The mirror gives me another knob for that dimmer: I can keep watching out of the corner of my eye if I'm doing something that's only mostly engrossing on the computer, like waiting for some administrative function to complete or website to load or program to compile. I can swivel my attention from completely fixed on the TV, to glancing at the mirror with the sound on, to staring at the monitor with the sound gradually fading away, to completely concentrating on important matters.
If both these sources of content were coming through the same window—e.g. the computer monitor—I wouldn't have any of that luxury. I'd either have the Hulu window frontmost, or I wouldn't; if I'm doing work, I tend to have enough windows open that nothing in the background is of any use. And further, if the media that's diverting me is something I've gone to any effort to secure—by paying a buck-oh-five for it, or downloading it, or making room on my disk for it, or waited for it to arrive in the mail from Netflix, or even just cleared out a portion of scheduled and non-time-shiftable day for it—I don't want to put it in the background for any reason.
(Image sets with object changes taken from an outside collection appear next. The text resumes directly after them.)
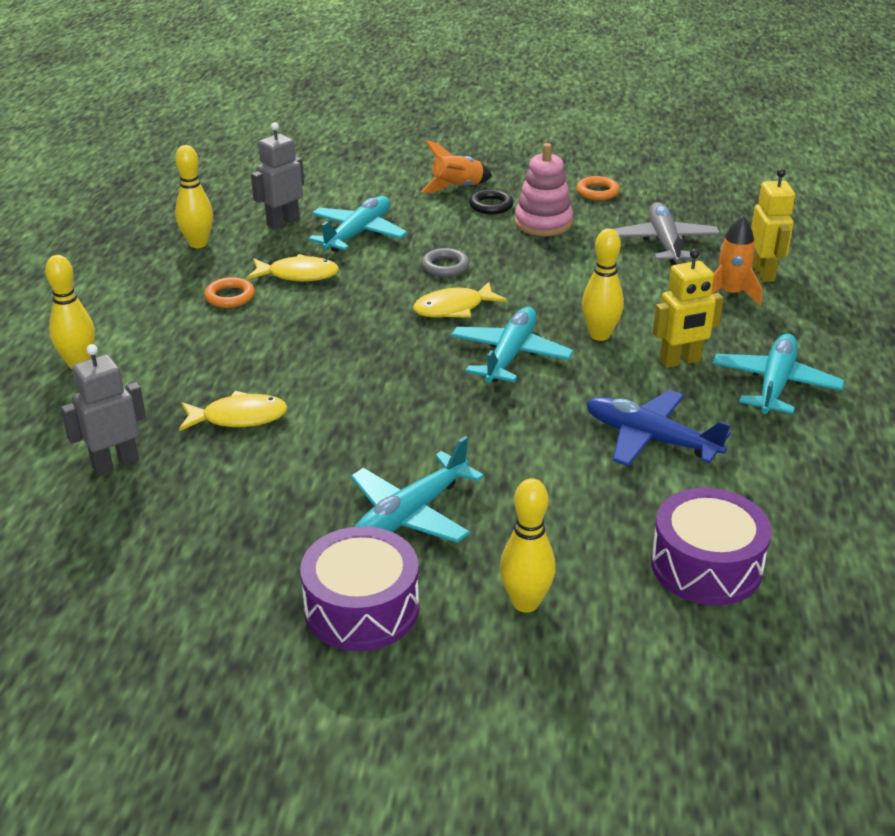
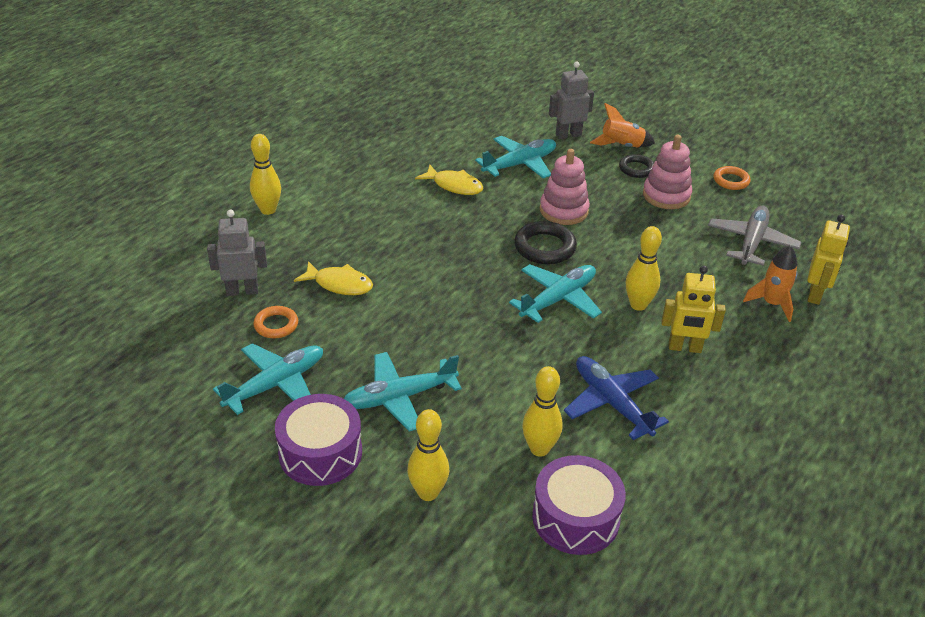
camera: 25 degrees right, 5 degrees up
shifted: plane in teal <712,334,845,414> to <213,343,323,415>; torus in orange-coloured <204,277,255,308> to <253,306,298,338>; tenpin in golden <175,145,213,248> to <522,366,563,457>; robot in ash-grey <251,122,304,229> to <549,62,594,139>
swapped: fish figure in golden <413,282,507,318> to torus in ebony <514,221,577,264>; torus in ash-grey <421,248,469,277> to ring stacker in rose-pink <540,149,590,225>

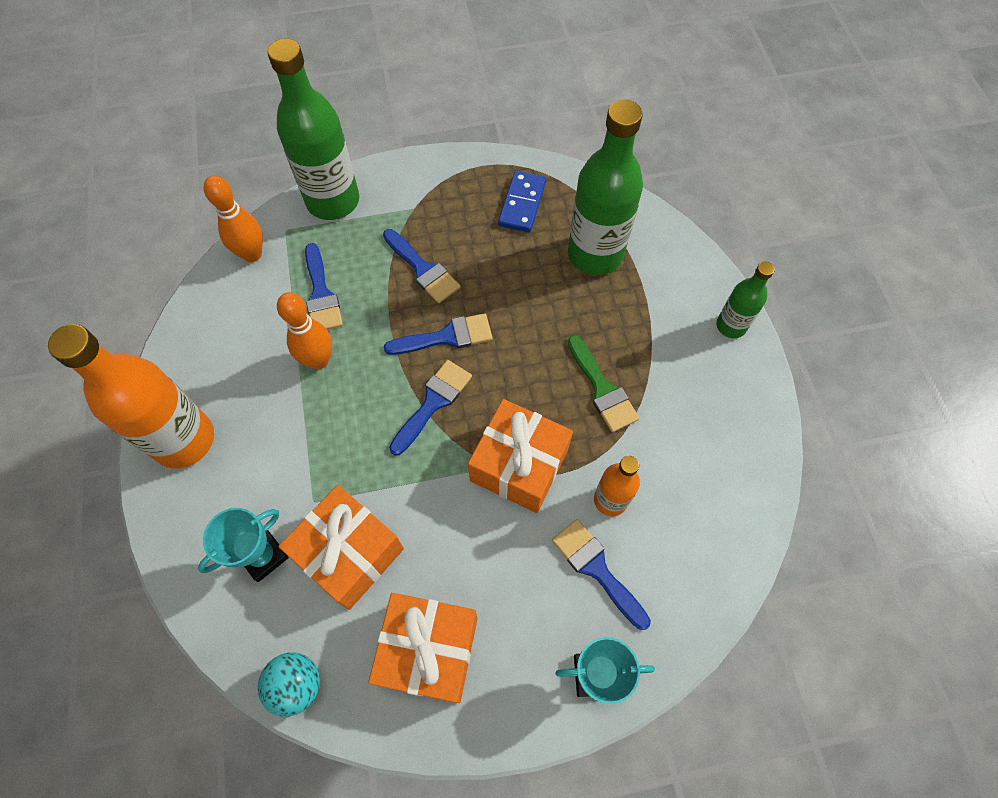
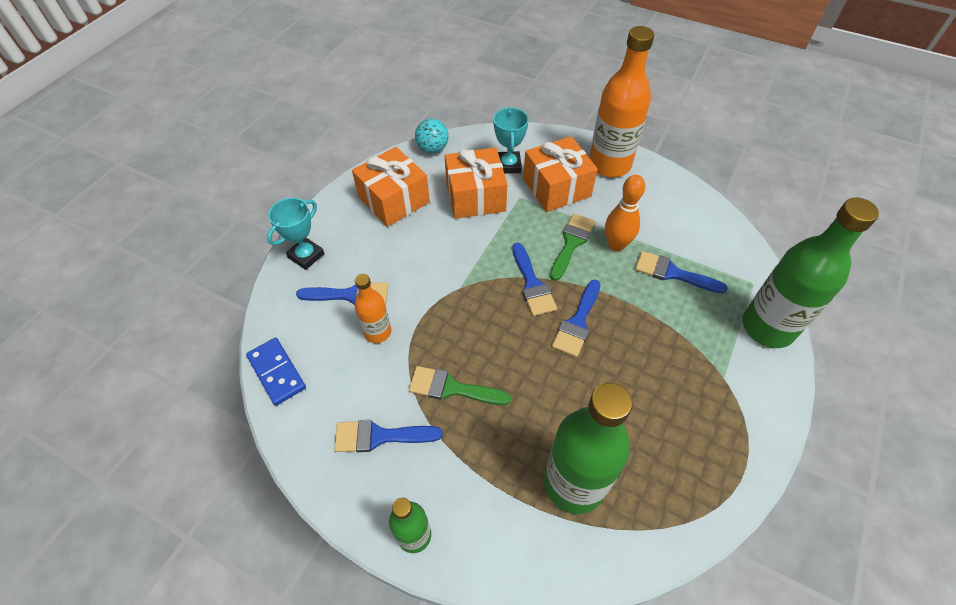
camera: 130 degrees right, 10 degrees down
gone: tenpin in orange-coloured <204,175,263,262>
new: brush in green <550,214,595,281>
shifted: domino in cobalt <498,171,546,232> to <246,338,306,406>; brush in cobalt <383,229,460,303> to <334,420,442,452>; gift in orange-coloured <468,399,573,513> to <523,136,598,212>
I'll want to give it my undivided attention. I'm the kind of person who has to be sure to have caught every word of dialogue in a movie, to the extent of rewinding and temporarily turning on subtitles, or else I don't feel I've had my money's worth. (I've never understood people who are able to get up and walk around in the middle of a movie and expect to be able to come back to it without missing any key plot points.) The continuum of partial-attention methods only applies to stuff I don't really care about, like whatever's on the History Channel or the One-Star Late-90s Ex-SNL-Player Movie Channel at the moment. If it's something I've actually elected to watch, I can't envision watching it through my computer.
(Case in point: as I finished writing this post, I was genuinely surprised to find the half-watched episode of Arrested Development that I'd summoned lurking in a background Hulu window. No chance in hell that I'd have been able to concentrate on writing with that running, especially knowing that I'd consciously gone and queued it up.)
That's why I like AppleTV. It sidesteps something I would never have done: watching my purchased iTunes TV shows in the actual iTunes window. This way I can buy something online, organize it in iTunes, and then swivel my chair around and watch it on the big screen, giving it my full attention. There's no need to pop it open in a subordinate iTunes window and let it jostle for attention with my other applications, leeching system performance and flickering around the edges and squeezing its audio track into the headphones I use to carefully mute—and yet make immediately available—any sounds arising from the computer. Rather, I can shift the watching of TV and movies over to the screen that's suited for it, and leave the computer free for work.
Maybe if Apple can work a deal with Hulu to integrate it into AppleTV. Then that'd be something.